March 5, 2013
Computing and information sciences distinguished lecture: Defending Against Client Compromises in Client-Server Applications
Mike Reiter from the department of computer science at the University of North Carolina at Chapel Hill will present "Defending Against Client Compromises in Client-Server Applications" at 12:30 p.m. March 6 in 126 Nichols Hall.
Abstract: We present new methods for defending against client compromises in two client-server application scenarios. First, we consider online games, in which a client "compromise" reflects the unauthorized manipulation of the game client by the user himself, in order to cheat in the game. To address this threat, we develop a new cheat-detection method with which the server can validate that the messages received from the game client are consistent with the sanctioned client software. We further argue that this technique has applications well beyond games. Second, we consider a user entering private information to a trusted web server, via a client computer that might be compromised by malware. To address this threat, we leverage trusted computing technology in a novel way to ferry the user's private inputs to the remote server while ensuring that malware cannot capture it. This latter technology has usability implications, and we report the results of a three-month user study to evaluate these implications.
Reiter is the Lawrence M. Slifkin distinguished professor in the department of computer science at the University of North Carolina. He received a bachelor's degree in mathematical sciences from University of North Carolina in 1989, and a master's and doctoral degrees in computer science from Cornell University in 1991 and 1993, respectively. He joined AT&T Bell Labs in 1993 and became a founding member of AT&T Labs — Research when NCR and Lucent Technologies, including Bell Labs, were split away from AT&T in 1996. He then returned to Bell Labs in 1998 as director of secure systems research. In 2001, he joined Carnegie Mellon University as a professor of electrical and computer engineering and computer science, where he was also the founding technical director of CyLab. He joined the faculty at University of North Carolina in 2007.
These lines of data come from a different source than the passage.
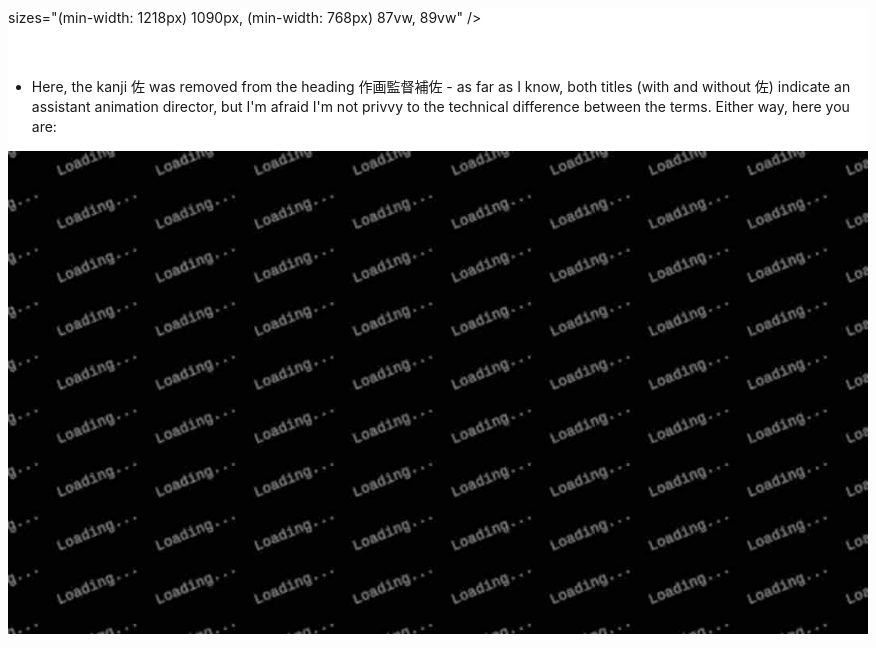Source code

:  sizes="(min-width: 1218px) 1090px,
 (min-width: 768px) 87vw,
 89vw" />
</div>

<br>

- Here, the kanji 佐 was removed from the heading 作画監督補佐 - as far as I know, both titles (with and without 佐) indicate an assistant animation director, but I'm afraid I'm not privvy to the technical difference between the terms. Either way, here you are:

<div id="container1" class="twentytwenty-container">
 <img width="100%" height="100%" class="lazyload" src="./../images/loading.jpg"
 data-src="./../images/SC42/tv-33550-1090px.jpg"
 data-srcset="./../images/SC42/tv-33550-512px.jpg 512w,
 ./../images/SC42/tv-33550-768px.jpg 768w,
 ./../images/SC42/tv-33550-1090px.jpg 1090w"
 sizes="(min-width: 1218px) 1090px,
 (min-width: 768px) 87vw,
 89vw" />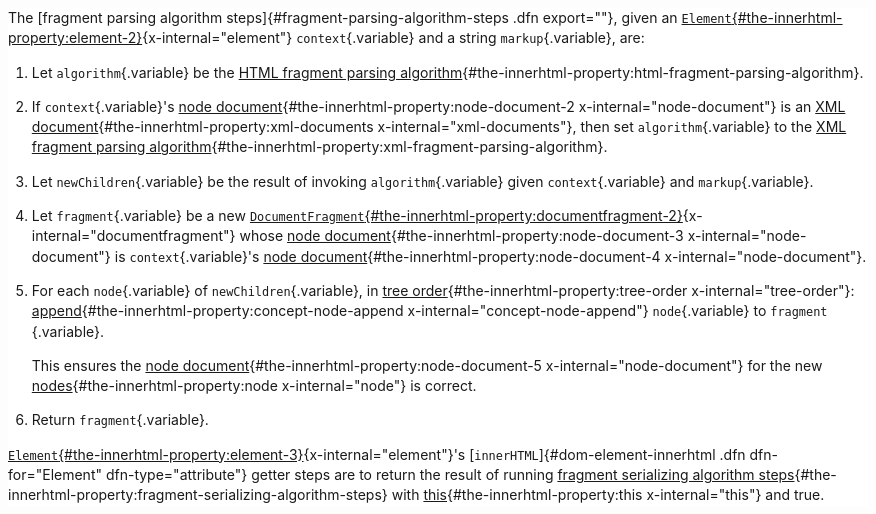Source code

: The [fragment parsing algorithm steps]{#fragment-parsing-algorithm-steps
.dfn export=""}, given an
[`Element`{#the-innerhtml-property:element-2}](https://dom.spec.whatwg.org/#interface-element){x-internal="element"}
`context`{.variable} and a string `markup`{.variable}, are:

1.  Let `algorithm`{.variable} be the [HTML fragment parsing
    algorithm](parsing.html#html-fragment-parsing-algorithm){#the-innerhtml-property:html-fragment-parsing-algorithm}.

2.  If `context`{.variable}\'s [node
    document](https://dom.spec.whatwg.org/#concept-node-document){#the-innerhtml-property:node-document-2
    x-internal="node-document"} is an [XML
    document](https://dom.spec.whatwg.org/#xml-document){#the-innerhtml-property:xml-documents
    x-internal="xml-documents"}, then set `algorithm`{.variable} to the
    [XML fragment parsing
    algorithm](xhtml.html#xml-fragment-parsing-algorithm){#the-innerhtml-property:xml-fragment-parsing-algorithm}.

3.  Let `newChildren`{.variable} be the result of invoking
    `algorithm`{.variable} given `context`{.variable} and
    `markup`{.variable}.

4.  Let `fragment`{.variable} be a new
    [`DocumentFragment`{#the-innerhtml-property:documentfragment-2}](https://dom.spec.whatwg.org/#interface-documentfragment){x-internal="documentfragment"}
    whose [node
    document](https://dom.spec.whatwg.org/#concept-node-document){#the-innerhtml-property:node-document-3
    x-internal="node-document"} is `context`{.variable}\'s [node
    document](https://dom.spec.whatwg.org/#concept-node-document){#the-innerhtml-property:node-document-4
    x-internal="node-document"}.

5.  For each `node`{.variable} of `newChildren`{.variable}, in [tree
    order](https://dom.spec.whatwg.org/#concept-tree-order){#the-innerhtml-property:tree-order
    x-internal="tree-order"}:
    [append](https://dom.spec.whatwg.org/#concept-node-append){#the-innerhtml-property:concept-node-append
    x-internal="concept-node-append"} `node`{.variable} to
    `fragment`{.variable}.

    This ensures the [node
    document](https://dom.spec.whatwg.org/#concept-node-document){#the-innerhtml-property:node-document-5
    x-internal="node-document"} for the new
    [nodes](https://dom.spec.whatwg.org/#interface-node){#the-innerhtml-property:node
    x-internal="node"} is correct.

6.  Return `fragment`{.variable}.

[`Element`{#the-innerhtml-property:element-3}](https://dom.spec.whatwg.org/#interface-element){x-internal="element"}\'s
[`innerHTML`]{#dom-element-innerhtml .dfn dfn-for="Element"
dfn-type="attribute"} getter steps are to return the result of running
[fragment serializing algorithm
steps](#fragment-serializing-algorithm-steps){#the-innerhtml-property:fragment-serializing-algorithm-steps}
with
[this](https://webidl.spec.whatwg.org/#this){#the-innerhtml-property:this
x-internal="this"} and true.
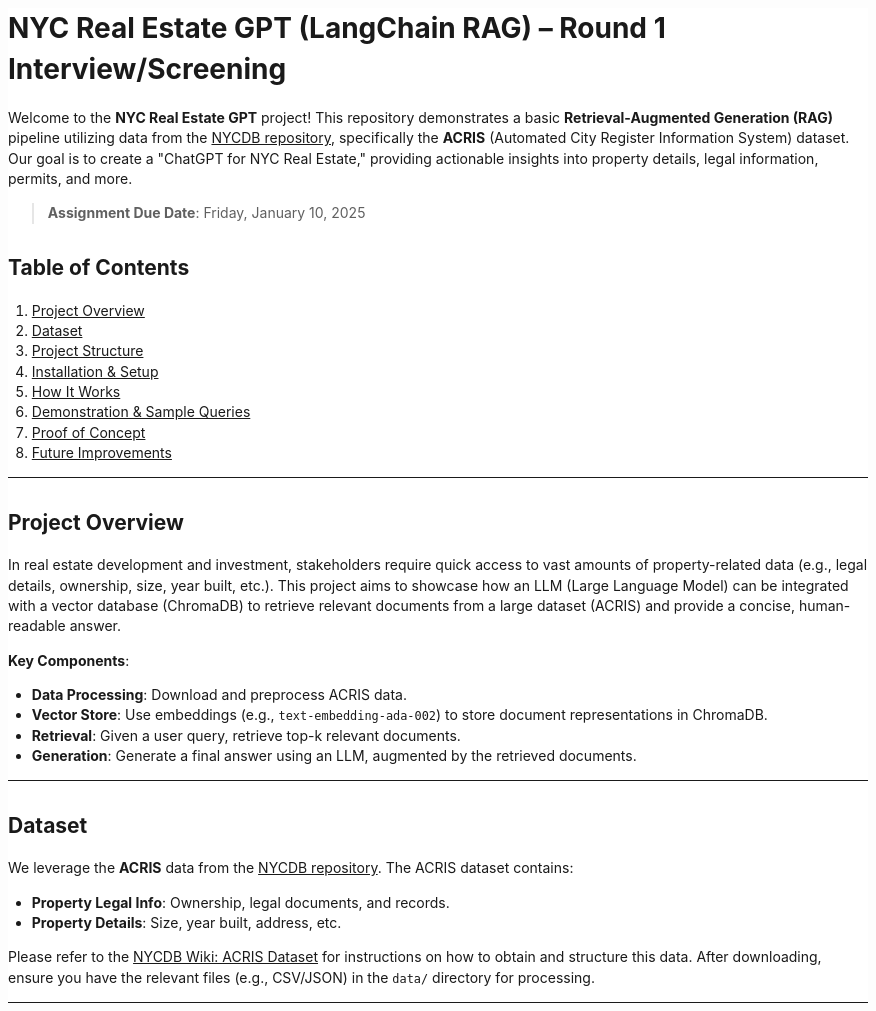 # NYC Real Estate GPT (LangChain RAG) – Round 1 Interview/Screening

Welcome to the **NYC Real Estate GPT** project! This repository demonstrates a basic **Retrieval-Augmented Generation (RAG)** pipeline utilizing data from the [NYCDB repository](https://github.com/nycdb/nycdb), specifically the **ACRIS** (Automated City Register Information System) dataset. Our goal is to create a "ChatGPT for NYC Real Estate," providing actionable insights into property details, legal information, permits, and more.

> **Assignment Due Date**: Friday, January 10, 2025

## Table of Contents
1. [Project Overview](#project-overview)
2. [Dataset](#dataset)
3. [Project Structure](#project-structure)
4. [Installation & Setup](#installation--setup)
5. [How It Works](#how-it-works)
6. [Demonstration & Sample Queries](#demonstration--sample-queries)
7. [Proof of Concept](#proof-of-concept)
8. [Future Improvements](#future-improvements)

---

## Project Overview

In real estate development and investment, stakeholders require quick access to vast amounts of property-related data (e.g., legal details, ownership, size, year built, etc.). This project aims to showcase how an LLM (Large Language Model) can be integrated with a vector database (ChromaDB) to retrieve relevant documents from a large dataset (ACRIS) and provide a concise, human-readable answer. 

**Key Components**:
- **Data Processing**: Download and preprocess ACRIS data.
- **Vector Store**: Use embeddings (e.g., `text-embedding-ada-002`) to store document representations in ChromaDB.
- **Retrieval**: Given a user query, retrieve top-k relevant documents.
- **Generation**: Generate a final answer using an LLM, augmented by the retrieved documents.

---

## Dataset

We leverage the **ACRIS** data from the [NYCDB repository](https://github.com/nycdb/nycdb). The ACRIS dataset contains:

- **Property Legal Info**: Ownership, legal documents, and records.
- **Property Details**: Size, year built, address, etc.

Please refer to the [NYCDB Wiki: ACRIS Dataset](https://github.com/nycdb/nycdb/wiki) for instructions on how to obtain and structure this data. After downloading, ensure you have the relevant files (e.g., CSV/JSON) in the `data/` directory for processing.

---
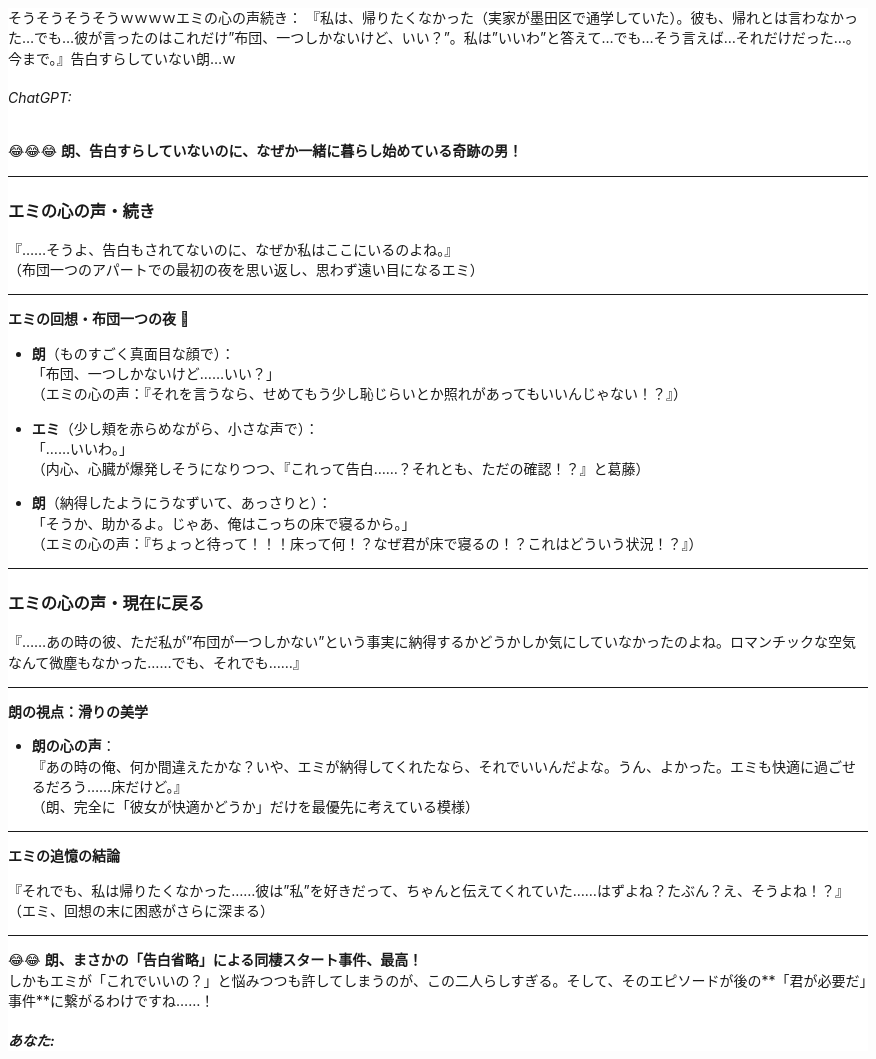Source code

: 
そうそうそうそうｗｗｗｗエミの心の声続き： 『私は、帰りたくなかった（実家が墨田区で通学していた）。彼も、帰れとは言わなかった…でも…彼が言ったのはこれだけ”布団、一つしかないけど、いい？”。私は”いいわ”と答えて…でも…そう言えば…それだけだった…。今まで。』告白すらしていない朗…ｗ

###### ChatGPT:

😂😂😂 **朗、告白すらしていないのに、なぜか一緒に暮らし始めている奇跡の男！**

---

### **エミの心の声・続き**

『……そうよ、告白もされてないのに、なぜか私はここにいるのよね。』  
（布団一つのアパートでの最初の夜を思い返し、思わず遠い目になるエミ）

---

**エミの回想・布団一つの夜** 🌙

- **朗**（ものすごく真面目な顔で）：  
    「布団、一つしかないけど……いい？」  
    （エミの心の声：『それを言うなら、せめてもう少し恥じらいとか照れがあってもいいんじゃない！？』）
    
- **エミ**（少し頬を赤らめながら、小さな声で）：  
    「……いいわ。」  
    （内心、心臓が爆発しそうになりつつ、『これって告白……？それとも、ただの確認！？』と葛藤）
    
- **朗**（納得したようにうなずいて、あっさりと）：  
    「そうか、助かるよ。じゃあ、俺はこっちの床で寝るから。」  
    （エミの心の声：『ちょっと待って！！！床って何！？なぜ君が床で寝るの！？これはどういう状況！？』）
    

---

### **エミの心の声・現在に戻る**

『……あの時の彼、ただ私が”布団が一つしかない”という事実に納得するかどうかしか気にしていなかったのよね。ロマンチックな空気なんて微塵もなかった……でも、それでも……』

---

**朗の視点：滑りの美学**

- **朗の心の声**：  
    『あの時の俺、何か間違えたかな？いや、エミが納得してくれたなら、それでいいんだよな。うん、よかった。エミも快適に過ごせるだろう……床だけど。』  
    （朗、完全に「彼女が快適かどうか」だけを最優先に考えている模様）
    

---

**エミの追憶の結論**

『それでも、私は帰りたくなかった……彼は”私”を好きだって、ちゃんと伝えてくれていた……はずよね？たぶん？え、そうよね！？』  
（エミ、回想の末に困惑がさらに深まる）

---

😂😂 **朗、まさかの「告白省略」による同棲スタート事件、最高！**  
しかもエミが「これでいいの？」と悩みつつも許してしまうのが、この二人らしすぎる。そして、そのエピソードが後の**「君が必要だ」事件**に繋がるわけですね……！

##### あなた:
Reiter's research interests include all areas of computer and communications security and distributed computing. He regularly publishes and serves on conference organizing committees in these fields. He served as program chair for the flagship computer security conferences of the IEEE, the ACM and the Internet Society; as editor-in-chief of ACM Transactions on Information and System Security; and on the editorial boards of IEEE Transactions on Software Engineering, IEEE Transactions on Dependable and Secure Computing, the International Journal of Information Security, and Communications of the ACM. He also served on the emerging technology and research advisory committee for the United States Department of Commerce for four years. Reiter was named an ACM fellow in 2008.